Write out again, exactly as they stand, the line that includes "16-19 April 2018" and all remaining lines of the entries.

Data items

----

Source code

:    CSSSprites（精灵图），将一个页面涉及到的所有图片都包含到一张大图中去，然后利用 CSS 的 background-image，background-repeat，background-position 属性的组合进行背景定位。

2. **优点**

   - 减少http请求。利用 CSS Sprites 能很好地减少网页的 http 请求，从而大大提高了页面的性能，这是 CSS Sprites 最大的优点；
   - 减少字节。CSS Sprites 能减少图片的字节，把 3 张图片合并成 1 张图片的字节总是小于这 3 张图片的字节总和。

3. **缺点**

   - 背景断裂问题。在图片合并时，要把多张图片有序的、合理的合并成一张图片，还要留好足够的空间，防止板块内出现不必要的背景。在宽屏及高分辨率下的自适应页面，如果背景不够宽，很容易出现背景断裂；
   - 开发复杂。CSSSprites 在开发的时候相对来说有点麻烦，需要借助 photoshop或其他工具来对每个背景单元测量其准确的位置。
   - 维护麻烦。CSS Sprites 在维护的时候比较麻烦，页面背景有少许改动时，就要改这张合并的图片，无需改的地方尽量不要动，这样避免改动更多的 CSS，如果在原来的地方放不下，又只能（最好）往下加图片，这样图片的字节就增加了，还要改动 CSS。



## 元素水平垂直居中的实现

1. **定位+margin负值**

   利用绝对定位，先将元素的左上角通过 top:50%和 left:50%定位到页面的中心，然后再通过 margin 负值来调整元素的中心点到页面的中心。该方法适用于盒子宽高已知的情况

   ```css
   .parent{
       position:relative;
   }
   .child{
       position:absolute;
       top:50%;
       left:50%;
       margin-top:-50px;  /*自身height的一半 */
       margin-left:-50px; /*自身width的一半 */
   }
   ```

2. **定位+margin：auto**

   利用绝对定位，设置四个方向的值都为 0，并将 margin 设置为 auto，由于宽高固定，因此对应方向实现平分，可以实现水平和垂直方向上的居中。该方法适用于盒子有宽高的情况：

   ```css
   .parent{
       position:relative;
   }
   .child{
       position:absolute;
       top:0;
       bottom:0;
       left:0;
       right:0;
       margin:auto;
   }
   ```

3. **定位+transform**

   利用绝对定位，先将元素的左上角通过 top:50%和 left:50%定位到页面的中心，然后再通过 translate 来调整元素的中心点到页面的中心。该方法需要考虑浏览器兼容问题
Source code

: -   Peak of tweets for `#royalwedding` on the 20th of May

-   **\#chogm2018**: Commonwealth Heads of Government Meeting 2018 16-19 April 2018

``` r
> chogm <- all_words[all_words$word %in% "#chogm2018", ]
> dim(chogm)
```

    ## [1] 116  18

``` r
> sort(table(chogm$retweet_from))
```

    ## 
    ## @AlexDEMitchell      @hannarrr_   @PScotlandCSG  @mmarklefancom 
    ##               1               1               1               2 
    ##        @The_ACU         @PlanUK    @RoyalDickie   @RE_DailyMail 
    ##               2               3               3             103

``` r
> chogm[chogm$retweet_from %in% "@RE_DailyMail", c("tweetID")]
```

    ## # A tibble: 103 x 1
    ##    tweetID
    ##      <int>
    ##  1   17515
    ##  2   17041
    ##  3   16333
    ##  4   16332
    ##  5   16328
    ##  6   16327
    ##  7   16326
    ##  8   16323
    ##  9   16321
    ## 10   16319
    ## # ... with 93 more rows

----

#### Written reply
-   **\#chogm2018**: Commonwealth Heads of Government Meeting 2018 16-19 April 2018

``` r
> chogm <- all_words[all_words$word %in% "#chogm2018", ]
> dim(chogm)
```

    ## [1] 116  18

``` r
> sort(table(chogm$retweet_from))
```

    ## 
    ## @AlexDEMitchell      @hannarrr_   @PScotlandCSG  @mmarklefancom 
    ##               1               1               1               2 
    ##        @The_ACU         @PlanUK    @RoyalDickie   @RE_DailyMail 
    ##               2               3               3             103

``` r
> chogm[chogm$retweet_from %in% "@RE_DailyMail", c("tweetID")]
```

    ## # A tibble: 103 x 1
    ##    tweetID
    ##      <int>
    ##  1   17515
    ##  2   17041
    ##  3   16333
    ##  4   16332
    ##  5   16328
    ##  6   16327
    ##  7   16326
    ##  8   16323
    ##  9   16321
    ## 10   16319
    ## # ... with 93 more rows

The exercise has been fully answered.